■ PROBLEM:
Of the lines in the data below, count the ones holding the string "yChannelSelector", and answer with that number only.
[Opening MATERIAL PROVIDED section]
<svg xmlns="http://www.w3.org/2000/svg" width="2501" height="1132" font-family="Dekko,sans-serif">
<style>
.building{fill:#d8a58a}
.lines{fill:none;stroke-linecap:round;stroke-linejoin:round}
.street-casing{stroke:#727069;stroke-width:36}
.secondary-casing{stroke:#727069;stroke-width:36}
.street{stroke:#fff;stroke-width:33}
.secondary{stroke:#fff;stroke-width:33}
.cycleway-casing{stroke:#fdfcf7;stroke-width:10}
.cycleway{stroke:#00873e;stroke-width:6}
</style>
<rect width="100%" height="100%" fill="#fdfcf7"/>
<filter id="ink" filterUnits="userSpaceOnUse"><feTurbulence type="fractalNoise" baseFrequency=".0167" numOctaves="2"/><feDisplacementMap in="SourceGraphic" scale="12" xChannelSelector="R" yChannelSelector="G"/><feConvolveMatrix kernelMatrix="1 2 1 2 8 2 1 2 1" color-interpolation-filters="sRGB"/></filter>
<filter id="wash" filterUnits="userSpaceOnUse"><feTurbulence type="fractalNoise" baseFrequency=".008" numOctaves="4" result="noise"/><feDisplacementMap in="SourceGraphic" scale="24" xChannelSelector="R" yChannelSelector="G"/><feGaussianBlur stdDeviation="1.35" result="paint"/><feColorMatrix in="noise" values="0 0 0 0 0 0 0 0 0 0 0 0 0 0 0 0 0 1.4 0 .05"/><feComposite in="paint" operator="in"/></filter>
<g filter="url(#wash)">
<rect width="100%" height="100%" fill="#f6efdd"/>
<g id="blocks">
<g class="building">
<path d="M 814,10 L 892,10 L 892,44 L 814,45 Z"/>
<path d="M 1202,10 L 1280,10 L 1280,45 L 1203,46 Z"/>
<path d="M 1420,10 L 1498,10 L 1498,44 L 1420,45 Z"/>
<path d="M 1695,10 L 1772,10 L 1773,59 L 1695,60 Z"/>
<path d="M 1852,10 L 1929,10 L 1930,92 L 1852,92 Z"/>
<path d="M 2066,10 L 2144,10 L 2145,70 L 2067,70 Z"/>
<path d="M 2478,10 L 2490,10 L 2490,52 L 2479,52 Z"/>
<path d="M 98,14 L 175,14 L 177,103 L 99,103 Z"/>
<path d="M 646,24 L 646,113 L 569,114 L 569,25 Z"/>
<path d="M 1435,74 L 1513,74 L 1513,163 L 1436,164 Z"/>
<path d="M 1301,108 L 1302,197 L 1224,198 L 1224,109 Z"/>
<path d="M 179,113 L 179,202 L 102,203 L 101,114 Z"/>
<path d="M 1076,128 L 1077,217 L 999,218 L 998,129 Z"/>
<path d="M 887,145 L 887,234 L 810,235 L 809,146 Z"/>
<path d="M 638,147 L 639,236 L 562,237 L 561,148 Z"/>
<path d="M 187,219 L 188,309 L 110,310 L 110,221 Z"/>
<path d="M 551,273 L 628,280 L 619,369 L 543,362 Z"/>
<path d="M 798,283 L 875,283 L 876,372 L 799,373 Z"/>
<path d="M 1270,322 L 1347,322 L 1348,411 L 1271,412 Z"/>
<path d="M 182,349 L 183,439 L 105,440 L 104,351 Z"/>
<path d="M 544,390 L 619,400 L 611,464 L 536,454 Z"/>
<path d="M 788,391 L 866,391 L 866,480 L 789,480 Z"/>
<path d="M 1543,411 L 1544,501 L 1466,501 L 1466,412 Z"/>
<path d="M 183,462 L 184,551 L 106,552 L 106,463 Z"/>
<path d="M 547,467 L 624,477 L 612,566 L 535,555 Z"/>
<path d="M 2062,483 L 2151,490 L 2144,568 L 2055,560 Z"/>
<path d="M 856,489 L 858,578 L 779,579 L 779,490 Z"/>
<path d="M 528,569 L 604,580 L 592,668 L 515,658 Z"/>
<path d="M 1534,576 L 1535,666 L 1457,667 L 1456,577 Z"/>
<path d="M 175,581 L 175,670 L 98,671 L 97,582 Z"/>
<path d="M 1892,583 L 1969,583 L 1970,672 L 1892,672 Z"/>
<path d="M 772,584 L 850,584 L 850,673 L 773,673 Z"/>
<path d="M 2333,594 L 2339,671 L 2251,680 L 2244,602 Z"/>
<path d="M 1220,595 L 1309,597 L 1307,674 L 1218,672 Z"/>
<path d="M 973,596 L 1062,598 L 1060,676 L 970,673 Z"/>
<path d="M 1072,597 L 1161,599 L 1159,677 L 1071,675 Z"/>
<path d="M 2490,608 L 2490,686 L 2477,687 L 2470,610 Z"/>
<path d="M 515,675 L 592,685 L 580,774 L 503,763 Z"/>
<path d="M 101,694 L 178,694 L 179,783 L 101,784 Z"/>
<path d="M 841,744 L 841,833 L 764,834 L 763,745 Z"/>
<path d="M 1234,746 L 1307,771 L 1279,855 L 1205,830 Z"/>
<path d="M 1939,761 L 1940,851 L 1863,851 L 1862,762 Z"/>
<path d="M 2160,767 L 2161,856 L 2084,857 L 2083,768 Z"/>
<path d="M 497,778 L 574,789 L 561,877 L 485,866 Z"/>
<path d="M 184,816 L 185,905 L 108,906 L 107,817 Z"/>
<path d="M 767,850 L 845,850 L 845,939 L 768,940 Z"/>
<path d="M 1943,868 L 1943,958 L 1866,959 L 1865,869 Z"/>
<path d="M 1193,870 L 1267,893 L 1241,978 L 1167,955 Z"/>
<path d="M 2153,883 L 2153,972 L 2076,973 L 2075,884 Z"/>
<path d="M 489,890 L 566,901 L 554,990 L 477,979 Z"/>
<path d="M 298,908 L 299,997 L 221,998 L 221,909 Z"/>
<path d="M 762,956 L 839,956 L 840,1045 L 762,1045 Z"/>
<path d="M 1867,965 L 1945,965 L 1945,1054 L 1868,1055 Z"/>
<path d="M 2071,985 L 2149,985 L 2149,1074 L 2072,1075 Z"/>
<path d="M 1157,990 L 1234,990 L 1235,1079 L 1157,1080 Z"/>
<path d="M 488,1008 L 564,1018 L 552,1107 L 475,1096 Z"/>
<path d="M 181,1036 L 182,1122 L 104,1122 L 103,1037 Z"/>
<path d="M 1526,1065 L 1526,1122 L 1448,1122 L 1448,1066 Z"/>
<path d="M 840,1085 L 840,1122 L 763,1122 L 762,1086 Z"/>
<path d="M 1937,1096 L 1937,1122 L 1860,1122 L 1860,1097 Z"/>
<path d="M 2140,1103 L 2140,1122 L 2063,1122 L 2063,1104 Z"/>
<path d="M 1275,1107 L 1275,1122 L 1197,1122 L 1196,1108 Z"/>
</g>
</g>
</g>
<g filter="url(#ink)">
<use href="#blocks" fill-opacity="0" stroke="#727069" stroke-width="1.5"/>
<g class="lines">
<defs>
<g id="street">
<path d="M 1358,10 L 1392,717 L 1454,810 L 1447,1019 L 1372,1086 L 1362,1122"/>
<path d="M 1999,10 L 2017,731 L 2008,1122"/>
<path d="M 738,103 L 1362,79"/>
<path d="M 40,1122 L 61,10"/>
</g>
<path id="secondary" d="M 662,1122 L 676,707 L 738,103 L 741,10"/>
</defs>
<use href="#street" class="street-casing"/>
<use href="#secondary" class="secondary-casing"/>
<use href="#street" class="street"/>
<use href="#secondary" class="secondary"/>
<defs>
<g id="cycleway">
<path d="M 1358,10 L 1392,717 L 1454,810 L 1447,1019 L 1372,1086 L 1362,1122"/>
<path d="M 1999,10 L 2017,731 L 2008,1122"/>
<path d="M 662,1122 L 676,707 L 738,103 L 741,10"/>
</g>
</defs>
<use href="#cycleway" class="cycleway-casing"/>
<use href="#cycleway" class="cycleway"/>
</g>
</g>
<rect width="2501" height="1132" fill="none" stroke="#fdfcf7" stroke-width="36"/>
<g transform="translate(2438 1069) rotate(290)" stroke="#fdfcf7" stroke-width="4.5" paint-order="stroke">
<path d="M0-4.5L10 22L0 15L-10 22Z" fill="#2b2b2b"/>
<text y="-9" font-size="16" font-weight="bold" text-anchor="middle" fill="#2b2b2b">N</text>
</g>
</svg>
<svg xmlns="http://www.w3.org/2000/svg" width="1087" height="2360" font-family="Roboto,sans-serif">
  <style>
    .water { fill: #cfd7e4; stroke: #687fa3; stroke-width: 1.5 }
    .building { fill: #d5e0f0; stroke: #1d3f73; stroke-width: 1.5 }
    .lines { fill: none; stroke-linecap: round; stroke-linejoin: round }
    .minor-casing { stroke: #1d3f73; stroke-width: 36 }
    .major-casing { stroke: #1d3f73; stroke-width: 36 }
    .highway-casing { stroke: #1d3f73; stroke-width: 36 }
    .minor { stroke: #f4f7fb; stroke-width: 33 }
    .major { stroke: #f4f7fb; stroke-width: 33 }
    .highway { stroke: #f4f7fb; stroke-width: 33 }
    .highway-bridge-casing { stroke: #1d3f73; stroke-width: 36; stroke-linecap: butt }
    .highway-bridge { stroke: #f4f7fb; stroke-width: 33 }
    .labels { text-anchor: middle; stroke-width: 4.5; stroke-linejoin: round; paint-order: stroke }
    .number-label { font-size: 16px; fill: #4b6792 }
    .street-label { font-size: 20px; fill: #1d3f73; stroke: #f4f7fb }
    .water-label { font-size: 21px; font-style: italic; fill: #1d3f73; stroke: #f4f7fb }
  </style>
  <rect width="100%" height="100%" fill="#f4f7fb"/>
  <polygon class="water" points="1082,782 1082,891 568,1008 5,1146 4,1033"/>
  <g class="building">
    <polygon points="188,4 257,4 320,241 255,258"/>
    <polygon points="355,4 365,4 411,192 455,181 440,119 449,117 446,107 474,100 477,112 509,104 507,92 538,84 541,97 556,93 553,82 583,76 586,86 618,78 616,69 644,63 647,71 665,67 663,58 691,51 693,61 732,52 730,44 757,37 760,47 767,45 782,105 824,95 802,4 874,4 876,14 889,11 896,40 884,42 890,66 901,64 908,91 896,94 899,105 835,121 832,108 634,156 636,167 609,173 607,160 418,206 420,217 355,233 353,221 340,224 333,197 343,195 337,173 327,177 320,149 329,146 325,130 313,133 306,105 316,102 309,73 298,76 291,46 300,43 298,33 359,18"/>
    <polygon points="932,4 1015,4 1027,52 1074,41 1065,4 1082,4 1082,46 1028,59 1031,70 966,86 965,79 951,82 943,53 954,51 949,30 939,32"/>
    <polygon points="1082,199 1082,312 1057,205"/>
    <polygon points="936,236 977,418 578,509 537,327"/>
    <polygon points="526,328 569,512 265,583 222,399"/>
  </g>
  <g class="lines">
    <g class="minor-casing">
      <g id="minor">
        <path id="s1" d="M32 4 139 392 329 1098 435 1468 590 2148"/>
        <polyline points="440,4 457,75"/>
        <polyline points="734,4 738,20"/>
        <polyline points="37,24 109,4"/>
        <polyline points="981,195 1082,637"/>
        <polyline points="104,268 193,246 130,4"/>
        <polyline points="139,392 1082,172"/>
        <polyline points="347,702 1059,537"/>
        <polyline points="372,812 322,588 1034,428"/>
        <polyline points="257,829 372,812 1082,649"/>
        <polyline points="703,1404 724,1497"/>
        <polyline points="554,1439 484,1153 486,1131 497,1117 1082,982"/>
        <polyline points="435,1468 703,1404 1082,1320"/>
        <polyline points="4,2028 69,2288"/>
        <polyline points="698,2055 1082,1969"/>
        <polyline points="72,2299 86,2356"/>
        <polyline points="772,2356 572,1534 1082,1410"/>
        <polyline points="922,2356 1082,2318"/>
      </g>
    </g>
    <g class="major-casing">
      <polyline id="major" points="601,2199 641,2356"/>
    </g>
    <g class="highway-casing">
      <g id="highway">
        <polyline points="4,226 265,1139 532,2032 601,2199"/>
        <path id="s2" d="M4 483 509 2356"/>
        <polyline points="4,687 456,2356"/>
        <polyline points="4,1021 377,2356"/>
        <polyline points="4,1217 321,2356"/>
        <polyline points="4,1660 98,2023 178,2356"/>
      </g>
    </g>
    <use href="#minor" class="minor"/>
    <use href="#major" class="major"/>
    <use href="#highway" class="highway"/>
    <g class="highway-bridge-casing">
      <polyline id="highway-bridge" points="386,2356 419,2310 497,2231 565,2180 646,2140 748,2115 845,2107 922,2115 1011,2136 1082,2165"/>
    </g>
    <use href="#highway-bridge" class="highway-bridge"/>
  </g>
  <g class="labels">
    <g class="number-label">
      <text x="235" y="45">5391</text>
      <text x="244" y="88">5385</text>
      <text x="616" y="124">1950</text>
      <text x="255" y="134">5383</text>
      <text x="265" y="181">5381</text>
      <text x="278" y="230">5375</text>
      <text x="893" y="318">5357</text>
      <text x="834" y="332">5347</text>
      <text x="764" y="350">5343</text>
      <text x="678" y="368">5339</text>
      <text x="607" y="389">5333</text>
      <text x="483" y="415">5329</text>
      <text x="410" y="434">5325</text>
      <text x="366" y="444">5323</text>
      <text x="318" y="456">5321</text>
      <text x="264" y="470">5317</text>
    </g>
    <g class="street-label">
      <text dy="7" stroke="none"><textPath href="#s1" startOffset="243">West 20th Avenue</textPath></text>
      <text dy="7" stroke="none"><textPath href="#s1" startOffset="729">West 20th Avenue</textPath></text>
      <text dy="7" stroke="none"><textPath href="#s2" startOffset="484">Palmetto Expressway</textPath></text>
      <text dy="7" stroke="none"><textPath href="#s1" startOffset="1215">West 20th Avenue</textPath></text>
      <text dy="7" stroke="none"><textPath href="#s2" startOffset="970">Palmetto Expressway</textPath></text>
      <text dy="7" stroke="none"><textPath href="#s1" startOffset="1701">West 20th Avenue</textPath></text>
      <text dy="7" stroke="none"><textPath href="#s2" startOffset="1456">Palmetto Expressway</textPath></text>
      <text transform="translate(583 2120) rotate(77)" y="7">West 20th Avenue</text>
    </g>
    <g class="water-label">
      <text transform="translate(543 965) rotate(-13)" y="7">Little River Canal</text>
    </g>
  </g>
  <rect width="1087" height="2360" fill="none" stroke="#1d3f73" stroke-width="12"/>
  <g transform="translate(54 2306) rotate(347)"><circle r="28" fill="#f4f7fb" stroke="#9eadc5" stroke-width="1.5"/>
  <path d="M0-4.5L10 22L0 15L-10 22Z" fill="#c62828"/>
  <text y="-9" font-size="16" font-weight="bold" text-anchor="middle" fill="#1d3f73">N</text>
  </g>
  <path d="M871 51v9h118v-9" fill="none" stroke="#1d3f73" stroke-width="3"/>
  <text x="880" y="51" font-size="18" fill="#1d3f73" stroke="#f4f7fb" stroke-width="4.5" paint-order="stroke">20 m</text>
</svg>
[Closing MATERIAL PROVIDED section]
■ COMPLETED TASK:
2